* ASSIGNMENT *
Of the material below, only the lines from the line containing "#. Remove secret key from settings.py" down to the line containing "-u origin --all" belong in the answer, written out exactly.

* LISTED RECORDS *
____
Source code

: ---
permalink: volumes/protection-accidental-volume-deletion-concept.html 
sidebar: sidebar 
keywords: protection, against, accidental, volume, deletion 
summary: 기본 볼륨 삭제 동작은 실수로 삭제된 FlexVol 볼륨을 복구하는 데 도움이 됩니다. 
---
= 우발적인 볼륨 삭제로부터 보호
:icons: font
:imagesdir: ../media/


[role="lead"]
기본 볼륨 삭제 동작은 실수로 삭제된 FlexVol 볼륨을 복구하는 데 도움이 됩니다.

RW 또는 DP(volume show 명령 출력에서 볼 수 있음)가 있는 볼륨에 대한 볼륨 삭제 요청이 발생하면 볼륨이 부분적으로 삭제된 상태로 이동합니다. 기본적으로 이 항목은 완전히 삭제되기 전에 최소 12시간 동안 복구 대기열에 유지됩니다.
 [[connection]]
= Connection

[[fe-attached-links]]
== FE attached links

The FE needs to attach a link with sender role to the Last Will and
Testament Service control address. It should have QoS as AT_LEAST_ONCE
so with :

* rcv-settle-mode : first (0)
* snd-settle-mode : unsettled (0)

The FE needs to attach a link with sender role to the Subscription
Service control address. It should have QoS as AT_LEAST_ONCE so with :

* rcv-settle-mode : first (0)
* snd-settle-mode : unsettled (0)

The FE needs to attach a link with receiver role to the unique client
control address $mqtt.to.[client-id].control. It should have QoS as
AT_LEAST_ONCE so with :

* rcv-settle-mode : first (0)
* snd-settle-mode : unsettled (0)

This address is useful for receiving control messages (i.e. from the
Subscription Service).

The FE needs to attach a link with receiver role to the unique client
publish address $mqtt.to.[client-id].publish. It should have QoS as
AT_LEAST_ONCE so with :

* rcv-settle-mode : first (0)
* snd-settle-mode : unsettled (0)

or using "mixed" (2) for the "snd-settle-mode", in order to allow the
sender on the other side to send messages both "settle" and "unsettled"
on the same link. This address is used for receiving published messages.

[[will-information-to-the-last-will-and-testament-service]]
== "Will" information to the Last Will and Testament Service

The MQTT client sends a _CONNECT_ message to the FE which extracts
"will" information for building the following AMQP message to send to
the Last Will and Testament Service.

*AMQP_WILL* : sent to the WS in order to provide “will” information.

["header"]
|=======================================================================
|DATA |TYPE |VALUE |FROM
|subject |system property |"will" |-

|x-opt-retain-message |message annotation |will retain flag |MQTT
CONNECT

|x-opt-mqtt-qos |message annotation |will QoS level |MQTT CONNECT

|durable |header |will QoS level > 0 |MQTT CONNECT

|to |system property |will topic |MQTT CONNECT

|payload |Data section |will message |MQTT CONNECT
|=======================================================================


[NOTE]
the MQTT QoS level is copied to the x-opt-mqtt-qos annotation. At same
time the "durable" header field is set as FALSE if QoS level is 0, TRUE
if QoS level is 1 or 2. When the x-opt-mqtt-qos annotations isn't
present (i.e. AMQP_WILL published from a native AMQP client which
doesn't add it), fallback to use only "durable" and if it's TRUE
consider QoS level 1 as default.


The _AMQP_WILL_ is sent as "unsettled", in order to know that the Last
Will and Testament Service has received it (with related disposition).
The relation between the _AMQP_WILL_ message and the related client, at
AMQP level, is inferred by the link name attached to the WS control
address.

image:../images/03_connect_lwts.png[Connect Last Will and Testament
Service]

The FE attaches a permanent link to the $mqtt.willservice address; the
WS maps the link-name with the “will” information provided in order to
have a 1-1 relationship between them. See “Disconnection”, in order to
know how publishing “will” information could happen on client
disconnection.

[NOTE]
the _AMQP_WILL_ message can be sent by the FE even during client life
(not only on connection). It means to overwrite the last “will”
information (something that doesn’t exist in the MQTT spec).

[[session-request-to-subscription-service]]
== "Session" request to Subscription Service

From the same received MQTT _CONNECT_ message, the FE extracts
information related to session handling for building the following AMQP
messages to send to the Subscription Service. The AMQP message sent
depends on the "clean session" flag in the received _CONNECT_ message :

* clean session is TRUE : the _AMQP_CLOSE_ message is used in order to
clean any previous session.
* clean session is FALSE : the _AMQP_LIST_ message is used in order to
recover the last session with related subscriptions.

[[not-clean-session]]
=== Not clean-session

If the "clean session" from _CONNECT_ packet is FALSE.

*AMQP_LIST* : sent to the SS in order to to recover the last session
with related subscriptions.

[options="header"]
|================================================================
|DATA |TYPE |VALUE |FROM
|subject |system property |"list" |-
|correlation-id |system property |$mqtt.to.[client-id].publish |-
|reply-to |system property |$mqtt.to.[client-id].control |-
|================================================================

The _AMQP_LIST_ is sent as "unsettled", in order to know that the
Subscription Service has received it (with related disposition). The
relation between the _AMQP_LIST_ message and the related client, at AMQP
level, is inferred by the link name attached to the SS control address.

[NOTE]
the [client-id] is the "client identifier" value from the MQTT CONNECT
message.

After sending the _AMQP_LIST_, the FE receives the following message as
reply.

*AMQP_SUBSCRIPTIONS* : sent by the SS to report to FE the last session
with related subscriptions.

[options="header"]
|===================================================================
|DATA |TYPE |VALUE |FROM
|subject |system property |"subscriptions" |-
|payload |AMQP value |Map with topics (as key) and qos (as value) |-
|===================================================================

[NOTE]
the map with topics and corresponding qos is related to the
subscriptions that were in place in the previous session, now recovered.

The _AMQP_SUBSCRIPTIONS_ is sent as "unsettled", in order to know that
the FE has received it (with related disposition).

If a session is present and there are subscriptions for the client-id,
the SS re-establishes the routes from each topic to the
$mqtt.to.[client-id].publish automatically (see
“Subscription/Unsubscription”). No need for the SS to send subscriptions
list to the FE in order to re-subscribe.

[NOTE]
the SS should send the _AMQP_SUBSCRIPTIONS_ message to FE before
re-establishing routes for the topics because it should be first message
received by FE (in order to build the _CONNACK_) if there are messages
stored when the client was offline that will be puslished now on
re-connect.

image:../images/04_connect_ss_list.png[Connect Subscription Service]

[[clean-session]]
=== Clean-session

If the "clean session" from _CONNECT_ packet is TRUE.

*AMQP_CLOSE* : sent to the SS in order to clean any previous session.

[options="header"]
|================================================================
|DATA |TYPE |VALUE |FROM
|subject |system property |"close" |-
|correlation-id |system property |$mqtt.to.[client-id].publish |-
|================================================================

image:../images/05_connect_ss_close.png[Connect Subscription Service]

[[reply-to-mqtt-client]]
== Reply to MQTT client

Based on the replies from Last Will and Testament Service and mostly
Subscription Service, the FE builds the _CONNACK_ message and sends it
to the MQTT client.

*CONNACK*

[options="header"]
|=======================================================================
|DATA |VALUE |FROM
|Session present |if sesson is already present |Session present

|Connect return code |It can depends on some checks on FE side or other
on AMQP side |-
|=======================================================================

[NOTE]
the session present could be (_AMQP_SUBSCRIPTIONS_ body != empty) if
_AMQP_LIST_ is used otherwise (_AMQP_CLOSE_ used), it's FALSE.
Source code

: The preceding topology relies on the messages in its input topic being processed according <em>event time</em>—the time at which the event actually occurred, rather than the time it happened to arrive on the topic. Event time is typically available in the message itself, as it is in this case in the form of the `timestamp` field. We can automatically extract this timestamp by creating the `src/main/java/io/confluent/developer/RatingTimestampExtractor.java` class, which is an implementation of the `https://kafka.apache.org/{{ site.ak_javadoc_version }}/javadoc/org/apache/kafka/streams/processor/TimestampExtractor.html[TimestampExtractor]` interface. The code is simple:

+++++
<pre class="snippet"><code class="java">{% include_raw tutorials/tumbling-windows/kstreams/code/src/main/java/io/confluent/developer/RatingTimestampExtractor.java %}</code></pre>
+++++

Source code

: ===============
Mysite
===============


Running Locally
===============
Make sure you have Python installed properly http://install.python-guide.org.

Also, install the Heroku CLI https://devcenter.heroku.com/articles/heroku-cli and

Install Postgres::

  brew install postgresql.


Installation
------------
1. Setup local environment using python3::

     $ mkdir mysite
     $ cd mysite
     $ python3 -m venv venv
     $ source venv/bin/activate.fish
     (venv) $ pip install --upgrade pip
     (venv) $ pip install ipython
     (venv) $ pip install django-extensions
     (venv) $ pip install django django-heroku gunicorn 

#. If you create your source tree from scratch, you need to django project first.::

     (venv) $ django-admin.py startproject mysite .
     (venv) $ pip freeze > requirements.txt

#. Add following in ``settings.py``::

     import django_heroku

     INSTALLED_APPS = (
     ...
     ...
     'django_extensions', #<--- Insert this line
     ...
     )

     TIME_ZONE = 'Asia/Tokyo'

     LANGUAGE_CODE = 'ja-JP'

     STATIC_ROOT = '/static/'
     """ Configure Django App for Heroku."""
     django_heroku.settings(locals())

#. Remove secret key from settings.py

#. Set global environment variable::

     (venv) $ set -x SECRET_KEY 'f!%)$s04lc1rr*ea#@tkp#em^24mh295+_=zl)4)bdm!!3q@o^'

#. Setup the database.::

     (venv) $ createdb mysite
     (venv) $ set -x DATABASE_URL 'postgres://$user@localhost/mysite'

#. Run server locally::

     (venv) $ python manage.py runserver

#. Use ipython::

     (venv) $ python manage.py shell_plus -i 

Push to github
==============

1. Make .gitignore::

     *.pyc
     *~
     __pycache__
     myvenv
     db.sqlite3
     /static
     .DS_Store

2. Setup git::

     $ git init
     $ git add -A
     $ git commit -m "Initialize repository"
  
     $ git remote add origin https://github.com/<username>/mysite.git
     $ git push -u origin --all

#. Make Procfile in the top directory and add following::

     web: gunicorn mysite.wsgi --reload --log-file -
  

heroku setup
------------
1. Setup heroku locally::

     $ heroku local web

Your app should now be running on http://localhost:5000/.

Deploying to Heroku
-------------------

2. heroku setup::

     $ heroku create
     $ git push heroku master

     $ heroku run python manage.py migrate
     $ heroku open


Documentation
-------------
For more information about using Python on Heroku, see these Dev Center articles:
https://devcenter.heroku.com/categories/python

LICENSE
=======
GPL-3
____
* SOLUTION TO THE PROBLEM *
#. Remove secret key from settings.py

#. Set global environment variable::

     (venv) $ set -x SECRET_KEY 'f!%)$s04lc1rr*ea#@tkp#em^24mh295+_=zl)4)bdm!!3q@o^'

#. Setup the database.::

     (venv) $ createdb mysite
     (venv) $ set -x DATABASE_URL 'postgres://$user@localhost/mysite'

#. Run server locally::

     (venv) $ python manage.py runserver

#. Use ipython::

     (venv) $ python manage.py shell_plus -i 

Push to github
==============

1. Make .gitignore::

     *.pyc
     *~
     __pycache__
     myvenv
     db.sqlite3
     /static
     .DS_Store

2. Setup git::

     $ git init
     $ git add -A
     $ git commit -m "Initialize repository"
  
     $ git remote add origin https://github.com/<username>/mysite.git
     $ git push -u origin --all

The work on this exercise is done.